April 13, 2017
This week, the Distance Education Accrediting Commission (DEAC) published a letter ordering William Loveland College in Colorado to “show cause why its accreditation should not be withdrawn.” The school, which converted from for-profit to nonprofit status in 2015, made a series of substantive changes over the last few years--moving its location, changing its name, opening an MBA offering, closing another program--even while it saw low enrollment. DEAC--which is currently up for re-recognition to remain an accreditor--noted in the letter that, given the noncompliance with its standards, the institution needs to provide more information about the school’s financial stability, plus submit a teach-out plan to help students complete their courses in the event that the school closes.
But while the public might have known the school was placed on a show cause status and when, it’s only because of a new policy that we now know what that means and why it happened. Starting this week, accrediting agencies are reporting to the Education Department and the public, using common definitions, the actions they’ve taken with respect to the institutions they review and approve (such as placing them on probation or withdrawing accreditation from a college). And better yet, they’re posting the decision letters for those actions online, for the world to see.
This is no small feat. Accrediting agencies, with few exceptions, are notoriously opaque about the steps they take to oversee and penalize institutions. To make matters worse, a probation status from one accrediting agency might mean a college is just shy of losing accreditation altogether, but might be a much less egregious action from another accreditor. And even where they publish the already-required basic updates of accreditation statuses for every school, the agencies usually leave out any of the details that might be useful to policymakers, state authorizers, licensure bodies, other accrediting agencies, students, or families, all of whom have a stake in knowing what risks exist at an institution.
That’s why the Department of Education issued guidance to accrediting agencies last year, establishing the ground rules for the terminology used to report severe actions like probation and loss of accreditation to the Department and requiring the agencies to include the decision letters they already write and send to schools along with the update. Those data--now available for the first time--mean more consistency, greater transparency, and a clearer focus by policymakers and the public on the work accreditors do to hold institutions accountable.
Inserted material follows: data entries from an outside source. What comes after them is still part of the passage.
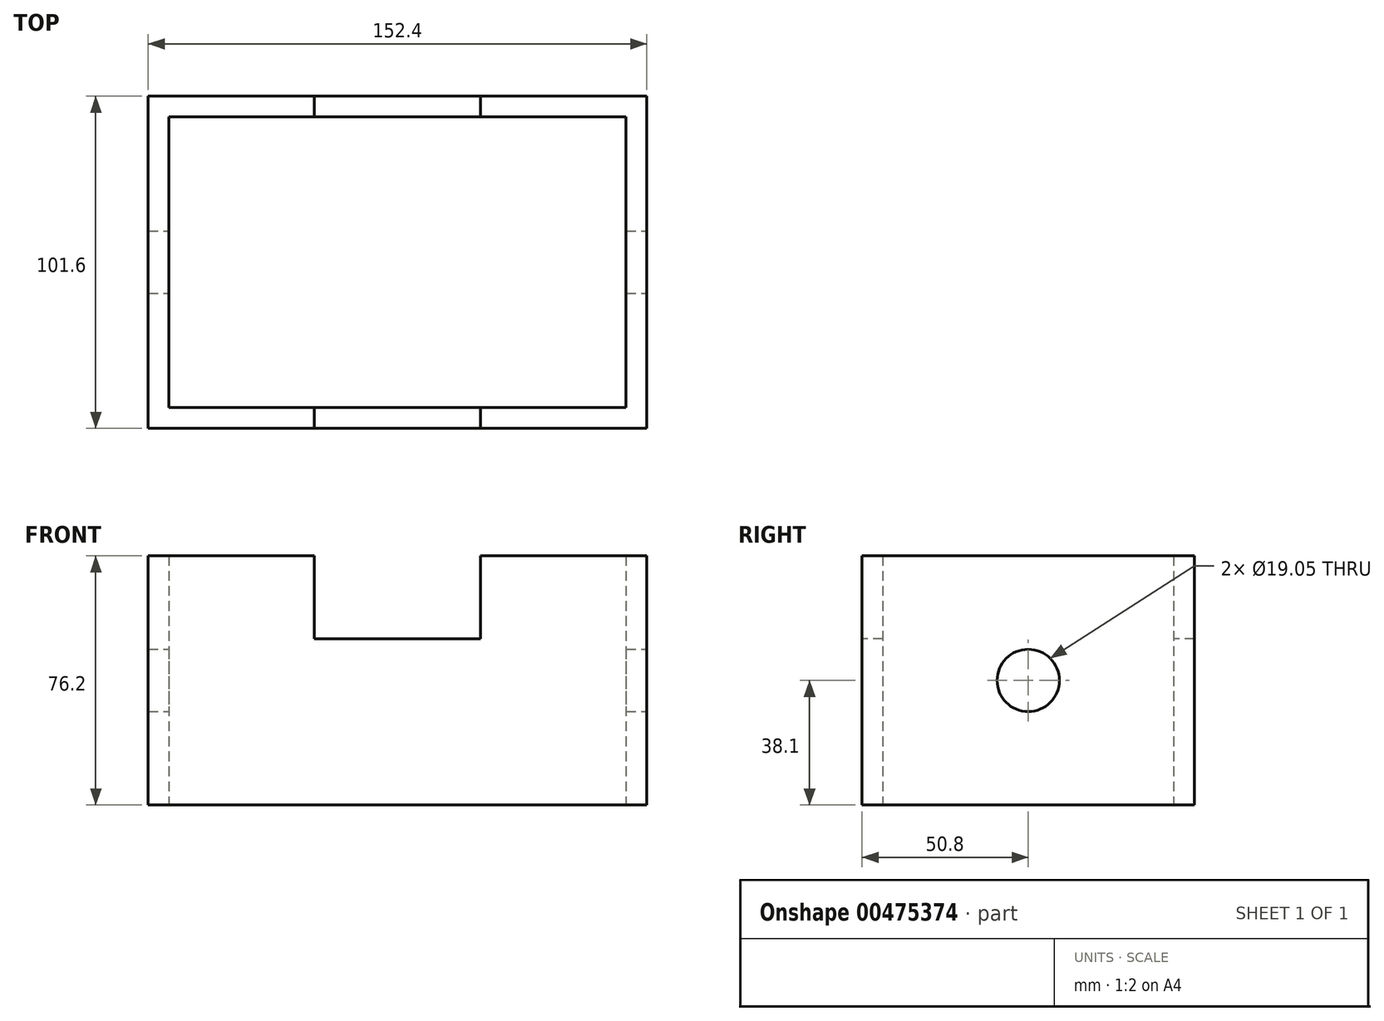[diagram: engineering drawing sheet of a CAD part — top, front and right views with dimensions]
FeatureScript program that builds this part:
annotation { "Feature Type Name" : "Feature", "Feature Type Description" : "" }
export const myFeature = defineFeature(function(context is Context, id is Id, definition is map)
    precondition{}
    {
        {
            var Q0;
            Q0=qCreatedBy(makeId("Top.planeOp"),FACE);
            var sketch = newSketch(context, id + "F0", { "sketchPlane" : qUnion([Q0])});
            skLineSegment(sketch, "E0.bottom", {"start": v(76.2, -50.8) * mm, "end": v(-76.2, -50.8) * mm});
            skLineSegment(sketch, "E0.top", {"start": v(76.2, 50.8) * mm, "end": v(-76.2, 50.8) * mm});
            skLineSegment(sketch, "E0.left", {"start": v(76.2, -50.8) * mm, "end": v(76.2, 50.8) * mm});
            skLineSegment(sketch, "E0.right", {"start": v(-76.2, -50.8) * mm, "end": v(-76.2, 50.8) * mm});
            skPoint(sketch, "E0.middle", {"position": v(0, 0) * mm});
            skLineSegment(sketch, "E1.bottom", {"start": v(69.85, -44.45) * mm, "end": v(-69.85, -44.45) * mm});
            skLineSegment(sketch, "E1.top", {"start": v(69.85, 44.45) * mm, "end": v(-69.85, 44.45) * mm});
            skLineSegment(sketch, "E1.left", {"start": v(69.85, -44.45) * mm, "end": v(69.85, 44.45) * mm});
            skLineSegment(sketch, "E1.right", {"start": v(-69.85, -44.45) * mm, "end": v(-69.85, 44.45) * mm});
            skSolve(sketch);
        }
        {
            var Q0;
            Q0=makeQuery(id+"F0.imprint","IMPRINT",FACE,{"disambiguationData":[TD([[makeQuery(id+"F0.imprint","IMPRINT",EDGE,{"derivedFrom":sQuery(id+"F0.wireOp",EDGE,"E0.bottom")}),-1.0]])]});
            extrude(context, id + "F1", {"entities" : qUnion([Q0]), "depth" : 76.2 * mm});
        }
        {
            var Q0;
            Q0=makeQuery(id+"F1.opExtrude","SWEPT_FACE",FACE,{"disambiguationData":[OSD([sQuery(id+"F0.wireOp",EDGE,"E0.bottom")])]});
            var sketch = newSketch(context, id + "F2", { "sketchPlane" : qUnion([Q0])});
            skLineSegment(sketch, "E2.bottom", {"start": v(-25.4, 76.2) * mm, "end": v(25.4, 76.2) * mm});
            skLineSegment(sketch, "E2.top", {"start": v(-25.4, 50.8) * mm, "end": v(25.4, 50.8) * mm});
            skLineSegment(sketch, "E2.left", {"start": v(-25.4, 76.2) * mm, "end": v(-25.4, 50.8) * mm});
            skLineSegment(sketch, "E2.right", {"start": v(25.4, 76.2) * mm, "end": v(25.4, 50.8) * mm});
            skSolve(sketch);
        }
        {
            var Q0;
            Q0 = qSketchRegion(id + "F2", true);
            var Q1;
            Q1=makeQuery(id+"F2.imprint","IMPRINT",FACE,{"disambiguationData":[TD([[makeQuery(id+"F2.imprint","IMPRINT",EDGE,{"derivedFrom":sQuery(id+"F2.wireOp",EDGE,"E2.bottom")}),1.0]])]});
            extrude(context, id + "F3", {"entities" : qUnion([Q0, Q1]), "operationType" : NewBodyOperationType.REMOVE, "endBound" : BoundingType.THROUGH_ALL, "oppositeDirection" : true, "depth" : 25.4 * mm});
        }
        {
            var Q0;
            Q0=makeQuery(id+"F1.opExtrude","SWEPT_FACE",FACE,{"disambiguationData":[OSD([sQuery(id+"F0.wireOp",EDGE,"E0.left")])]});
            var sketch = newSketch(context, id + "F4", { "sketchPlane" : qUnion([Q0])});
            skLineSegment(sketch, "E3", {"start": v(-50.8, 38.1) * mm, "end": v(0, 38.1) * mm, "construction": true});
            skLineSegment(sketch, "E4", {"start": v(0, 38.1) * mm, "end": v(0, 76.2) * mm, "construction": true});
            skCircle(sketch, "E5", {"center": v(0, 38.1) * mm, "radius": 9.53 * mm});
            skSolve(sketch);
        }
        {
            var Q0;
            Q0=makeQuery(id+"F4.imprint","IMPRINT",FACE,{"disambiguationData":[TD([[makeQuery(id+"F4.imprint","IMPRINT",EDGE,{"derivedFrom":sQuery(id+"F4.wireOp",EDGE,"E5")}),1.0]])]});
            extrude(context, id + "F5", {"entities" : qUnion([Q0]), "operationType" : NewBodyOperationType.REMOVE, "endBound" : BoundingType.THROUGH_ALL, "oppositeDirection" : true, "depth" : 25.4 * mm});
        }
    });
This week, the Department published a new (long-overdue) accreditation file that includes this detail for the first time. Users can download the file or access the main website, look up a school, and--voila--find the now-accurate reporting of accreditation statuses, along with a link to the agency’s decision letter. The DEAC letter to William Loveland College, for instance, can be found here.
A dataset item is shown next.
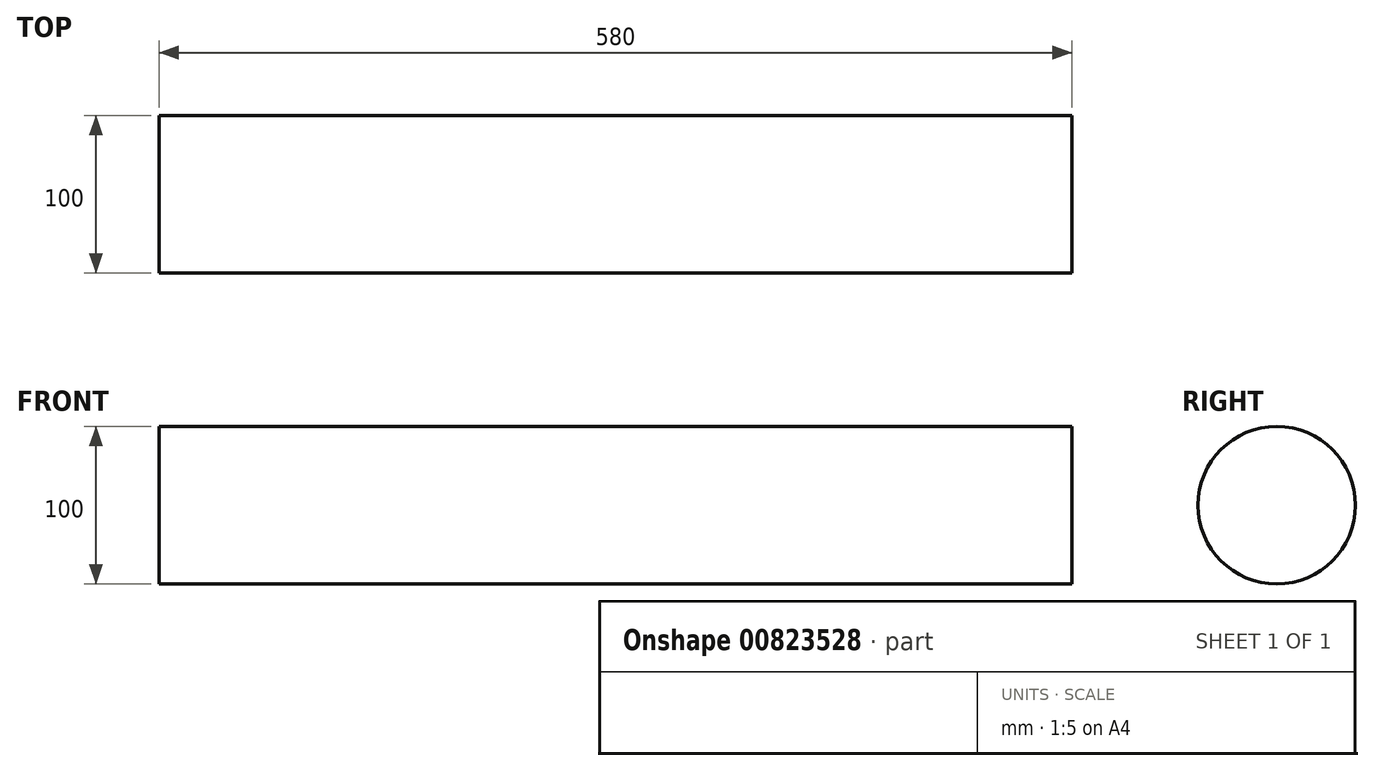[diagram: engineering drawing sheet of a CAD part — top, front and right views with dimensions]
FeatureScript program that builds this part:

Another agency, the Higher Learning Commission, posted a decision letter placing the Saint Paul School of Theology on probation. The letter details a number of issues, including that the school’s declining enrollments place it in financial jeopardy; that its tuition discount plans for students--planned to increase from 42.5 percent to 75 percent within just two years--are unsustainable; and that the school’s leadership isn’t doing enough to address these and other issues.
Meanwhile, the Joint Review Committee on Education in Radiologic Technology (JRCERT) sent a letter to Fortis College--Baton Rouge placing it on probation for a low pass rate on the credentialing exam. The accreditor requires that three-quarters of graduates pass the exam on the first try (using a five-year average of graduates’ pass rates). But at Fortis, whose parent company was wrapped up in a $13 million settlement with the federal government in 2015 for multiple False Claims Act violations, just two-thirds passed on the first attempt. Fortis has until next January to document progress, at which point JRCERT will determine how to proceed.
These examples suggest accrediting agencies are doing at least some of the work that the public expects of them: tracking institutions at risk of closure, identifying concerning finances and trends in enrollment drop-offs, and holding institutions accountable for poor outcomes for their students. But many others have fallen through the cracks in recent years--Corinthian, ITT Tech, and even UNC. This kind of transparency will help other actors in the higher education system evaluate and pursue their own oversight of institutions. It provides policymakers with critical insights into both accrediting agencies and institutions. And it’s one more way to help students make smart decisions about the colleges where they enroll--before they spend their time and money.